An endoprosthesis is used to bridge the bone defect after tumour resection. The patient is able to do all activities of ADL except squatting on the floor. These implants cost anywhere between Rs 60,000 to Rs 1,00,000 depending on the length of tumour resection. There are more expensive imported implants ranging from 3 to 12 lakhs which are biomechanically better. Depending on the extend of the lesion at times we may need to remove the entire bone and replace with implant as in case of Total Femur or Total Humeral replacement.
However expensive or sophisticated the implant may be it is bound to fail at some time or other. We are yet to develop an implant which is as good as our natural joint.
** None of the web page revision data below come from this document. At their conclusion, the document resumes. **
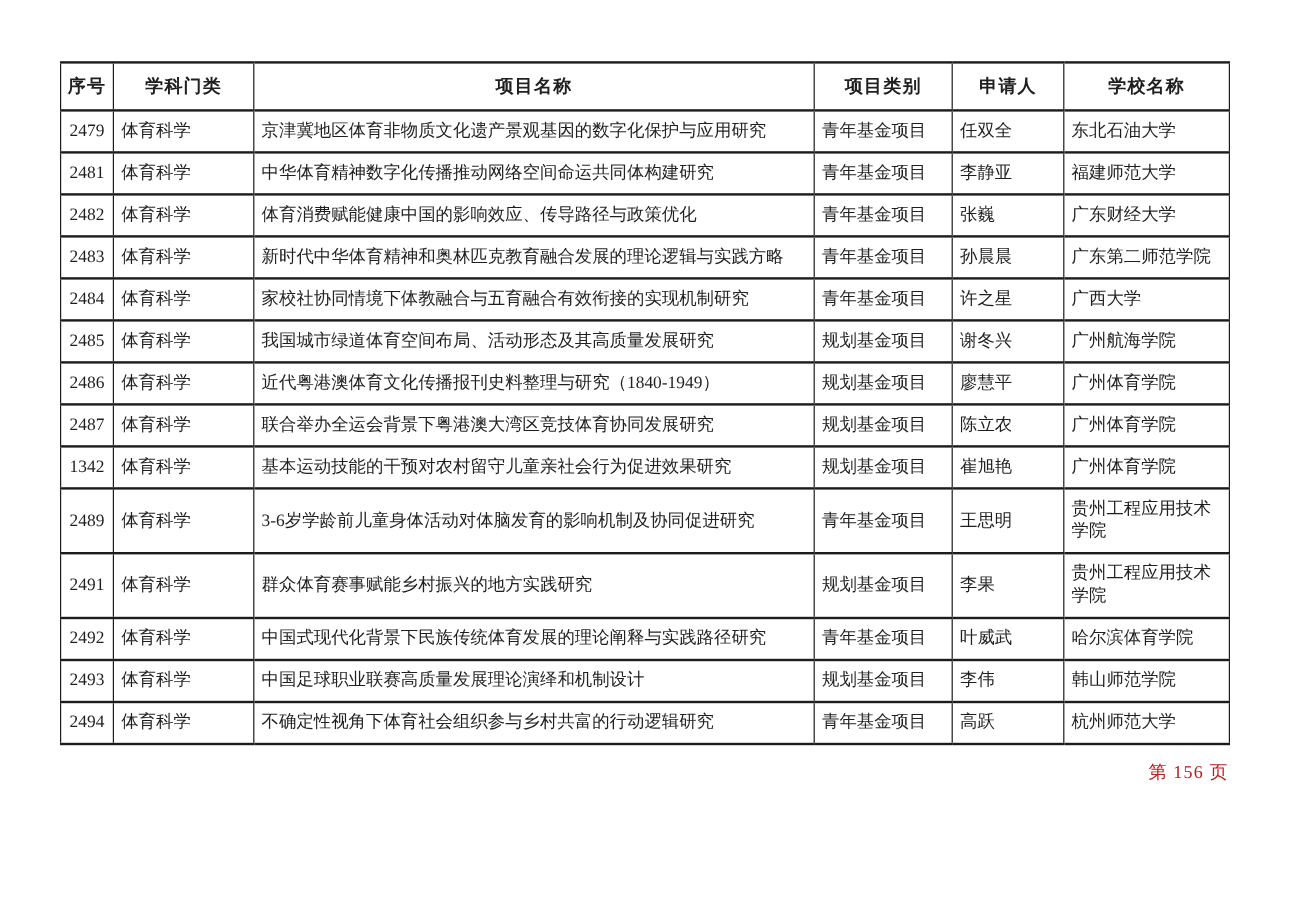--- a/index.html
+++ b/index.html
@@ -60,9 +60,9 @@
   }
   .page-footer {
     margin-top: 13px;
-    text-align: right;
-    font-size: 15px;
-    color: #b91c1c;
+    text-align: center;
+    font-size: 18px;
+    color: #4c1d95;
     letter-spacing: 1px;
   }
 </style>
So wherever possible one needs to take steps to preserve the natural joint by doing biological reconstruction techniques.
tumours which do not cross the growth plate, intercalary resection is possible to attain wide margins. The bone gap can either be bridged by allograft from bone bank if facilities are available. The other option would be to give high dose radiotherapy (50 Gy single shot) to the resected bone so that it kills all the tumour cells. The bone is thoroughly cleaned and reimplanted into the patient and stabilized by a platte fixation. There are enough publications in literature to show that Extra Corporeal Radiotherapy(ECRT) is a safe procedure and is not associated with local recurrence.
Pelvic tumours require multidisciplinary team approach due its complex anatomy and proximity to vital structures. Internal hemipelvectomy where different parts of the pelvis are removed depending on the tumour involvement helps to preserve the lower limb. The reconstructive technique after tumour depends on the age of the patient and type of resection. These are complex surgical procedures which take time and require multidisciplinary team approach for complete tumour excision.
For tumours of the sacrum a combined anterior abdominal and posterior approach may be required. External hemipelvectomy for very large tumours requires removal of the whole limb along with the pelvis.
With the use of the newer potent chemotherapeutic drugs the life expectancy of these patients have increased from the dismal 20 – 40% to the current 60 – 80%. Even the simplest of procedures like biopsy is very crucial as, if it is not properly done will affect the overall outcome of treatment. Orthopaedic oncology must be a team approach where everyone combines their skill to help these unfortunate patients. If diagnosed early and treated appropriately one can get gratifying results in the management of bone tumours.